Study finds CO2 molecules change abnormally under strong radiation

An Israeli-German research team discovered unusual behavior in carbon dioxide (CO2) molecules under strong radiation, the Hebrew University of Jerusalem (HU) said on Monday.

In a study published in Nature Communications, researchers from HU, the Max Planck Institute for Nuclear Physics in Heidelberg, and the Deutsches Elektronen-Synchrotron DESY in Hamburg found that the molecules surprisingly undergo asymmetric structural rearrangements. This symmetry-breaking leads to the formation of CO3 moieties, which could play a crucial role in the chemical evolution of more complex species in the cold environments of outer space.

HU noted that this discovery may shed new light on chemical processes in the atmosphere and outer space, offering a deeper understanding of molecular behavior under extreme conditions.

The researchers used time-resolved extreme ultraviolet (EUV) imaging to study how pairs, or dimers, of CO2 molecules behave when ionized. They combined this with computer simulations and discovered that when the dimer is ionized, it quickly shifts from its stable slipped-parallel shape to a T-shaped structure within about 100 millionths of a billionth of a second. Additionally, they found that after a second ionization, the dimer can form a complex that remains stable for a while.

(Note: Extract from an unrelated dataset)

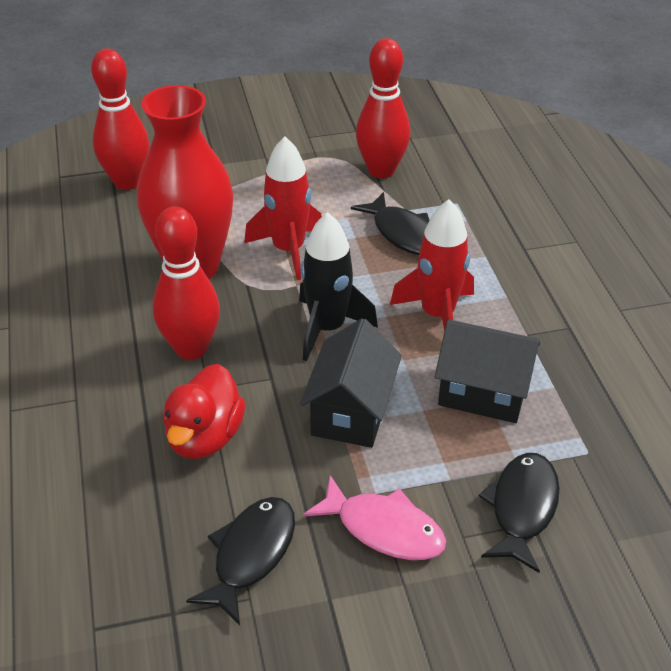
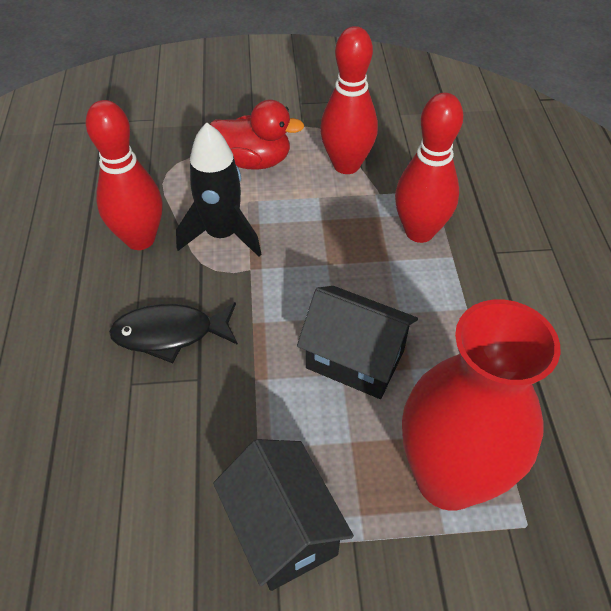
black fish: 3 -> 1
pink fish: 1 -> 0
red rocket: 2 -> 0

The researchers explained that the pair of CO2 molecules exists in a superposition of two symmetry-breaking states. The system preserves symmetry until the quantum wave function collapses upon measurement, resulting in one CO2 molecule rotating relative to the other.

These results suggest that the distribution of charge in the dimer affects its behavior when ionized, which is important for understanding such interactions in complex environments, the researchers concluded.